Big Russ is on fire at the moment, ain't he?
Midnight, as was said before, was the dog's bollocks. Overturning all of the less enjoyable aspects of The Doctor in the past few years and turning it into something beautifully creeping and rotten. Turn Left was a bloody great punch in the stomach for most of the episode too. What with these two following Moffat's two-parter, this season feels more like old Who than any of the previous three.
So this seems to be how the resolved the scheduling problems this season, instead of taking Doctor and Companion out of the picture completely for an episode (a la Blink and Love and Monsters) they split them apart over two episodes and really get to the bottom of their dynamic by showing what happens when one doesn't have the other. On top of that, they're using budgetery constrictions to tell stronger, more character-based stories. That's very bloody clever production. The show's much better for it.
That was a stormer of an episode. Tate has been a constant revelation this series and this was totally her time to shine. She's a far better dramatic actress than she is a comedian and this is the best thing I've seen her in yet.
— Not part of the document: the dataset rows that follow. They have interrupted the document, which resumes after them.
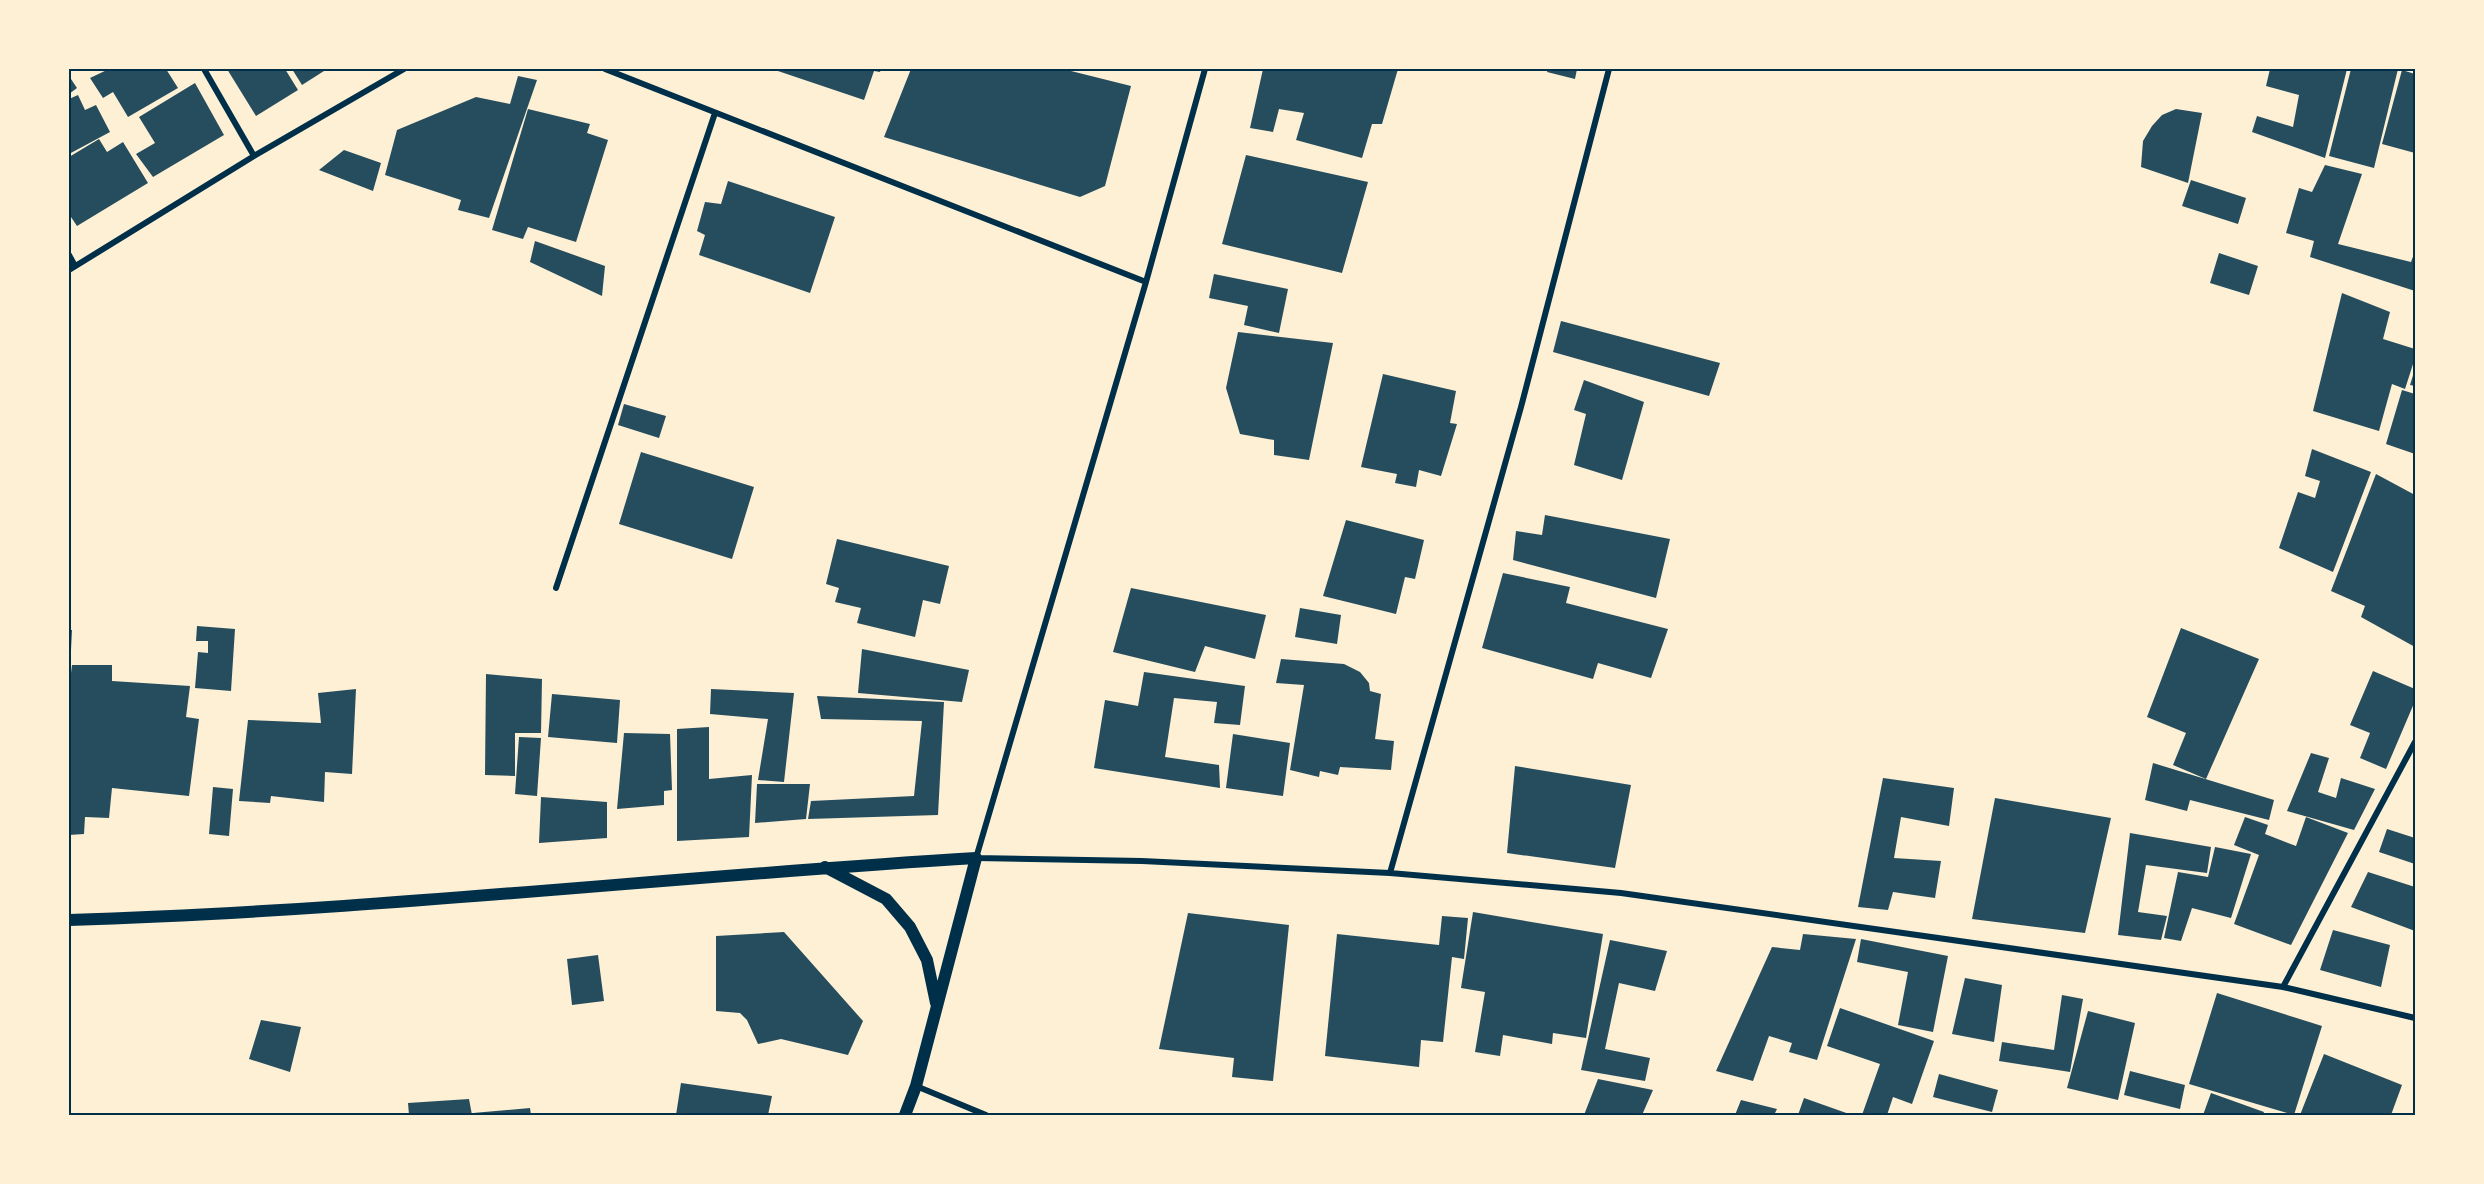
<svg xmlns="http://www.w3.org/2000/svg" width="2484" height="1184" viewBox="0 0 2484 1184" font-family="'IBM Plex Sans',sans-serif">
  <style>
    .building { fill: #264d5e }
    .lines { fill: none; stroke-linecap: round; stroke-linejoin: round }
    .minor { stroke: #003049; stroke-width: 6 }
    .secondary { stroke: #003049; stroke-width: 12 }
    .neatline { fill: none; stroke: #003049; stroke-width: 2 }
  </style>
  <rect width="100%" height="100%" fill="#fdf0d5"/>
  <path class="building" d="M109,69H166L178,88L128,117L113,92L103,98L90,78Z
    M227,69H285L298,90L256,116Z
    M292,69H323L324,71L302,85Z
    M772,69H881L880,72L874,71L864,100Z
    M911,69L948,71L949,69H1063L1131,86L1105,186L1080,197L884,137Z
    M1263,69H1398L1382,124H1372L1362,158L1296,140L1304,113L1279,109L1273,132L1250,128Z
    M1548,69H1577L1575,79L1547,72Z
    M2270,69H2347L2325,158L2252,132L2257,116L2293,127L2299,95L2266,86Z
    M2351,69H2398L2374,168L2329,156Z
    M2402,70L2415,74V153L2382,144Z
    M69,76L77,88L69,94Z
    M518,76L537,80L489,218L458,210L461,200L385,175L397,130L476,97L510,104Z
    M195,83L224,135L153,177L136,154L155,143L139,117Z
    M78,95L85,110L96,105L110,132L69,154V99Z
    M528,109L590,124L587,133L608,140L576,242L528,227L523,239L492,230Z
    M2176,109L2202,113L2188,183L2141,167L2143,141L2152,126L2162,115Z
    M99,139L107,152L123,142L148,183L77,226L69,214V157Z
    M344,150L381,163L373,191L319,170Z
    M1246,155L1368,182L1342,273L1222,244Z
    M2325,165L2362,174L2338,244L2411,262L2415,251V291L2310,257L2314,241L2286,233L2299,188L2312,192Z
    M2191,180L2246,198L2238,224L2182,206Z
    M728,181L835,217L810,293L699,255L705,235L697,231L705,202L721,204Z
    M535,241L605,266L602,296L530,262Z
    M2219,253L2258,266L2249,295L2210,283Z
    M1214,274L1288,289L1279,333L1244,325L1248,306L1209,298Z
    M2342,293L2390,312L2383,339L2415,349V358L2405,389L2392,384L2379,431L2313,411Z
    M1561,321L1720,363L1709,396L1553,352Z
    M1238,332L1333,343L1309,460L1274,455V440L1240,434L1226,388Z
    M2415,369V386L2410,385Z
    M1383,374L1456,391L1450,423L1457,424L1441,476L1419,470L1416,487L1395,483L1397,474L1361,467Z
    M1584,380L1644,402L1622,480L1574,465L1586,414L1574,410Z
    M2402,390L2415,394V454L2386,444Z
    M624,404L666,416L659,438L618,425Z
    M2312,449L2371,472L2333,572L2279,548L2298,492L2315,498L2320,481L2305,476Z
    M641,452L754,487L732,559L619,524Z
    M2376,474L2415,495V647L2361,617L2365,606L2331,591Z
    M1545,515L1670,539L1656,598L1513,560L1516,531L1542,535Z
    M1346,520L1424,540L1415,579L1405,577L1396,614L1323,596Z
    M837,539L949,566L940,604L923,600L915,637L857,623L861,608L835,602L839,588L826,584Z
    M1503,573L1570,587L1566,603L1668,629L1651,678L1598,663L1593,679L1482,648Z
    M1131,588L1266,615L1255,659L1205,646L1195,672L1113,652Z
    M1300,608L1341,615L1337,644L1295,637Z
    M197,626L235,629L231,691L195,688L198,652L208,653V641H196Z
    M2181,628L2259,659L2206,779L2173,765L2186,733L2147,717Z
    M69,630H72L71,650H69Z
    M862,649L969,670L962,702L858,693Z
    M1281,659L1344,664L1360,672L1369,683L1370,691L1381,694L1375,739L1394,741L1391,770L1340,767L1338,775L1320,771L1319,777L1290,770L1304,685L1276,683Z
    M72,665H112V681L190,686L186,717L199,719L189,796L112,788L109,818L85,817L84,834L69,835V689Z
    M2373,671L2415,689V701L2386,769L2360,758L2370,733L2350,725Z
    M1144,672L1245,686L1240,725L1214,723L1217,702L1174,698L1165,757L1219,765L1220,788L1094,768L1105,700L1138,706Z
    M486,674L542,679L541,733H515V776L485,775Z
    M356,689L352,774L325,772L324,802L271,796L270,803L239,801L248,720L321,723L318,693Z
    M711,689L794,693L784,782L758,780L768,719L710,714Z
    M552,694L620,700L617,743L548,737Z
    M817,696L944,702L938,815L808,819L811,801L914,796L922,721L821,719Z
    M709,727V779L752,775L749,837L677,841V729Z
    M624,733L670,734L672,790L664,791V805L617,809Z
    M1233,734L1290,743L1283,796L1226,788Z
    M519,737L541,738L537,796L515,794Z
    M2311,753L2329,758L2318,792L2336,798L2341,778L2375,789L2354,830L2287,811Z
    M2153,763L2274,800L2269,820L2190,800L2187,811L2145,800Z
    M1515,766L1631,785L1615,868L1507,853Z
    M1883,778L1954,788L1949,826L1901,817L1894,858L1941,861L1935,898L1893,892L1888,910L1858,907Z
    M757,784H810L806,819L755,823Z
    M213,787L233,789L229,836L209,834Z
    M541,797L607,802V838L539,843Z
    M1995,798L2111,818L2085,933L1972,919Z
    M2245,817L2268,825L2265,834L2296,846L2306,817L2348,833L2291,945L2234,924L2259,855L2234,845Z
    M2387,829L2415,838V864L2379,852Z
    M2130,833L2211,847L2207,873L2146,865L2138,912L2167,916L2161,940L2118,935Z
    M2215,847L2251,854L2231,918L2192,908L2181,941L2164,938L2178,872L2208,877Z
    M2368,872L2415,887V931L2351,907Z
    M1473,912L1603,934L1586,1038L1553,1033L1552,1044L1503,1035L1500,1056L1475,1052L1485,992L1461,988Z
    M1188,913L1289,925L1273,1081L1232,1077L1234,1058L1159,1049Z
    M1442,916L1468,918L1464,959L1452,957L1443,1042L1421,1040L1419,1067L1325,1056L1337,934L1439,945Z
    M2333,930L2390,945L2381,987L2320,970Z
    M784,932L863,1021L848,1055L781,1039L758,1044L747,1020L740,1013L716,1011V936Z
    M1803,934L1856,939L1817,1060L1789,1052L1792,1043L1769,1036L1753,1081L1716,1071L1772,947L1800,950Z
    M1861,939L1948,956L1933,1032L1898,1025L1908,972L1857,962Z
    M1610,940L1667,951L1655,991L1619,983L1605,1049L1650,1058L1645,1081L1581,1070Z
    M598,955L604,1001L572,1005L567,959Z
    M1965,978L2002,985L1994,1042L1952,1034Z
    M2217,993L2322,1026L2294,1115L2189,1084Z
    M2062,995L2083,999L2070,1072L1999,1061L2002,1042L2054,1050Z
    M1840,1008L1934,1041L1912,1104L1893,1097L1887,1115H1862L1880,1064L1827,1046Z
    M2088,1011L2135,1023L2118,1100L2067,1088Z
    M261,1020L301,1027L290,1072L249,1059Z
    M2324,1054L2402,1085L2391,1115H2300Z
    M2130,1071L2185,1085L2180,1109L2124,1095Z
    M1939,1074L1998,1090L1992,1112L1933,1097Z
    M1598,1079L1653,1090L1642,1115H1584Z
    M681,1083L772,1096L768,1115H676Z
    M2211,1093L2264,1112L2263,1115H2203Z
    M1804,1098L1852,1115H1798Z
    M469,1099L472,1115H409L408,1103Z
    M1741,1100L1777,1109L1774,1115H1735Z
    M530,1108L531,1115H473V1113Z"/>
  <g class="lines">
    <path class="minor" d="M204,69L254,156
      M605,69L1146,282
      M1205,69L1146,282L976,858L1142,861L1390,873L1621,893L2283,987L2415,1018
      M69,255L75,266
      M69,270L254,156L404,69
      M556,588L715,113
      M1390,873L1521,407L1609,69
      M2283,987L2415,742
      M916,1086L986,1115"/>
    <path class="secondary" d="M825,867L886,899L910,927L927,960L936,1003
      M69,920C372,911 674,876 976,858L916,1086L905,1115"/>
  </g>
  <rect width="2484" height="1184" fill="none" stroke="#fdf0d5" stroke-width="141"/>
  <rect x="70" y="70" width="2344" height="1044" class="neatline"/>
</svg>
In a lot of ways this episode seemed almost like a response to the end of last season, which I found to be quite weak, in showing how companions (and the earth) cope in a world without the Doctor. I felt that when Doctor Who first started back, there seemed to be a lot of the old flavour, tempered with a good bit of kiddie-concession. I thought it would gradually fade these bits back as the series established itself. There's been a few episodes here and there that supported that hope (Unquiet Dead, Impossible Planet, Gridlock, Human Nature, Anything By Moffat) but the finale of last-season seemed to me like the more childish elements of it were winning out. Things looked bad for a bit, but I thought Simm's turn was a bit lacking in gravitas and menace while Martha's contribution seemed a little trivialised by the Doctor's rather pat form of self-aggrandising victory.
Not so here (though there's still two episodes to go). That was fucking brutal from start to finish. This is TV that demands the kids to bring themselves up to its level, rather than trying to play down to them. I mean, this episode last season, Utopia, was a really good turn, but I reckon that was down mostly to two scenes: The Doctor's chat with Jack, and Jacobi's gruesome transformation from kindly old professor who'd feed you Whizz-Pop Lemonade into the nasty old scientist who'd touch you up while you were drinking it.
This was a strong, everyday concept (how would the world be different if you'd made just one tiny choice differently) ramped up to mythic status and run with until it crashes into a busload of schoolchildren. That's when any sort of horrific fiction works best, I think.
Strongly written, pulling in everything it can from previous episodes to mix the whole series together into the one big volatile cocktail. There's four seasons of emotional connections built up between show and viewer by now, and RTD looks intent on pulling in favours from all of them.
Very much looking forward to the ending. Gutted I'll be at Glastonbury during next week (O this hard and difficult life), but it does mean I'll be mashing them together into a double-packed sandwich when I do get to watch them, so can't complain.
Loads more to say really, but I think that's the jist.